What to do When You Don’t Know What to do

You say you’re stressed, distressed, and don’t know what to do next?  Are you filled with anxiety, grief, doubt, depression and confusion?  For your own mental health, this is the time to get out an old-fashioned pen or pencil, a pad of paper, and write, long hand, as much as you can.  Long, stream of consciousness, totally uncensored writing, raw with every misspelling, grammatical mistake, and rule ignored.

Most writers are familiar with this process, because that is how we make sense of the world.  We just write.

Don’t even read what you wrote for a while.  Just write, day after day, for days, weeks, even months.  At some point you will want to go back and read what you wrote, but not until you have enough written that you will be able to see the full arc of your thoughts and feelings.

Don’t let anyone else read your journal either, or you will find yourself writing to your audience, which means you will edit yourself.  You can always share what you wrote at some later date.

When should you write?  First thing in the morning, while you are still groggy with sleep is a good time to write, as you are then unlikely to edit yourself.  Write anything.  Write how stupid it is to write when you have nothing to say.  Write about your cat getting in your way of writing, because she wants to  be in your lap.  Write about your frustrations, fears, hopes and dreams.

Some people recommend writing with your less dominant hand, resulting in a childish scrawl, and it is said, childish feelings and memories.  Write any time you are filled with strong emotion that overcomes your inclination to hold back.

As I go along, I will put a mark next to information that I consider really important to key on later.  Right now, I am looking for problems and their solutions.  Why not just make a list?  I would if I knew what problems I had.

Things reveal themselves in a very subtle way in a journal.  You might not even know how really annoyed you are with all the clutter the family leaves around your work-space, until you see you have mentioned it here and there.  This is something fixable.  That thing waking you up every night at 3 a.m. might not be under your control to fix, but maybe you can find a way to help the situation.

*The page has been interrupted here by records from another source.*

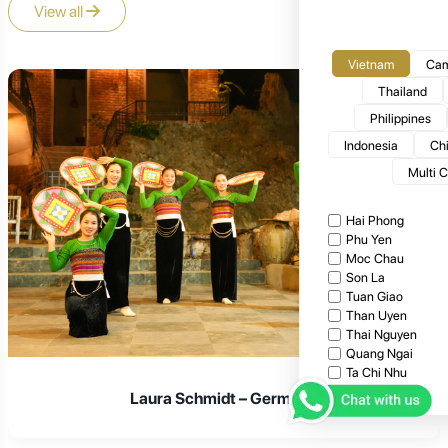
View all
Vietnam
Cam
Thailand
Philippines
Indonesia
Ch
Multi 
Hai Phong
Phu Yen
Moc Chau
Son La
Tuan Giao
Than Uyen
Thai Nguyen
Quang Ngai
Ta Chi Nhu
Ta Xua
Laura Schmidt – Germany
Bac Giang
Cat Tien National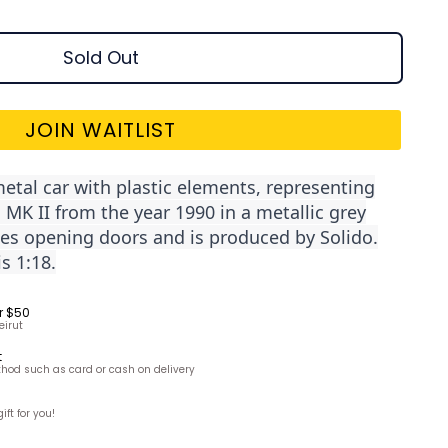
Sold Out
JOIN WAITLIST
metal car with plastic elements, representing
K II from the year 1990 in a metallic grey
des opening doors and is produced by Solido.
s 1:18.
r $50
eirut
t
hod such as card or cash on delivery
ft for you!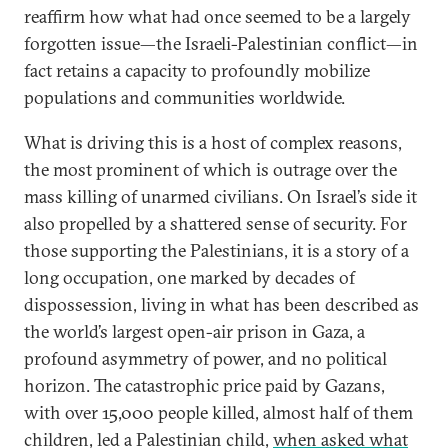
reaffirm how what had once seemed to be a largely
forgotten issue—the Israeli-Palestinian conflict—in
fact retains a capacity to profoundly mobilize
populations and communities worldwide.
What is driving this is a host of complex reasons,
the most prominent of which is outrage over the
mass killing of unarmed civilians. On Israel’s side it
also propelled by a shattered sense of security. For
those supporting the Palestinians, it is a story of a
long occupation, one marked by decades of
dispossession, living in what has been described as
the world’s largest open-air prison in Gaza, a
profound asymmetry of power, and no political
horizon. The catastrophic price paid by Gazans,
with over 15,000 people killed, almost half of them
children, led a Palestinian child,
when asked what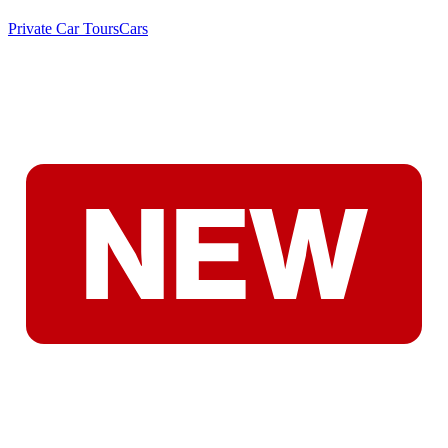
Private Car Tours
Cars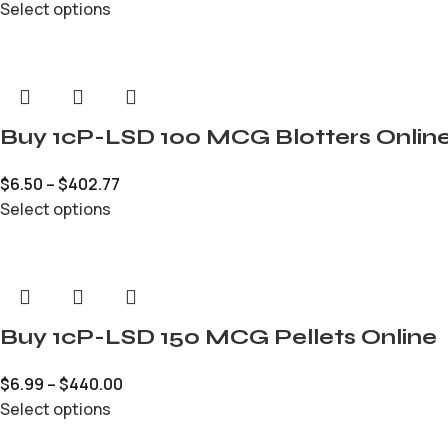
Select options
Buy 1cP-LSD 100 MCG Blotters Onlin
$
6.50
–
$
402.77
Select options
Buy 1cP-LSD 150 MCG Pellets Online
$
6.99
–
$
440.00
Select options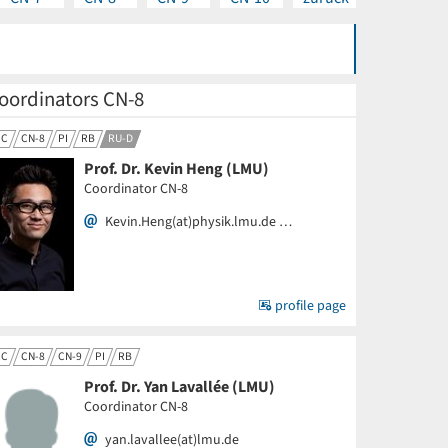
oordinators CN-8
CC
CN-8
PI
RB
RU-D
Prof. Dr. Kevin Heng (LMU)
Coordinator CN-8
Kevin.Heng(at)physik.lmu.de …
profile page
CC
CN-8
CN-9
PI
RB
Prof. Dr. Yan Lavallée (LMU)
Coordinator CN-8
yan.lavallee(at)lmu.de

You will learn how you really feel about things.  Don’t jump to the conclusion that you already know.  People are notorious for discounting or minimizing their feelings.  How can you address an issue without really admitting the depth of feeling you have.

Even if you never read over what you have written, your writing will have helped to clarify your feelings and thinking.  This is why mental health professionals recommend writing in a journal.  But rather than toss it out, give it a read.  You are bound to be surprised by something you wrote.


Thoughts for All Saints Day

Old Stone Church, Public Square, Cleveland Ohio

On All Saints Day we remember and honor those who have died in the last year.  I offer these thoughts to all of you who may have lost someone.  

Giving thanks for your blessings upon our lives, your mark upon us still.

For those out of our reach, beyond our sight, yet still held in love.

Separated, but held dear, memories held close, hearts still full of love.

For those departed, the hand not there, we reach for you, hearts never separated.

A Glimpse Behind the Smiles

A Generation

On the surface a picture of an entire generation of a family is a wonderful thing.  The picture is a wonderful thing.  The picture doesn’t tell us what brings them all together.  The smiling faces don’t tell us the emotions under the surface. The flowers in the front could be a clue, signaling a party.  I guess at its most basic level, it was a party, but not one we wanted to be invited to, nor have.   This party was the celebration of my father’s life and passing.  These are the people who called him “Opa,” another word for Grandfather.

Even when our hearts are breaking, we put a smile on our faces.  Those loved ones who live far and wide come together for major life events, like a funeral.  They can have a moment of comfort being with others who understand.  But grief isn’t really shared.  We keep our grief inside.

Some people set about moving on with determination, keeping busy and immersing themselves into jobs and responsibilities that never stop.  Some people want to cling to memories, and spend hours looking over pictures, fondling possessions, and talking to who ever will listen.  Some people write with tears over pages of all the memories and pain of their loss.  Sometimes grief never seems to end, but remains below the surface, waiting for a turn of weather, a scent, a yellow flower or bluebird, something that triggers a memory and with it a longing for the one not with us.

You have heard that elephants never forget.  Elephants will stay at the side of a dying relative and linger after death, but eventually they must make the choice to move on or they will die along side their relative.  Those who move on, will continue to mourn and visit the grave every time they pass.

Like the elephant we also need to move on through life, but that doesn’t mean forget.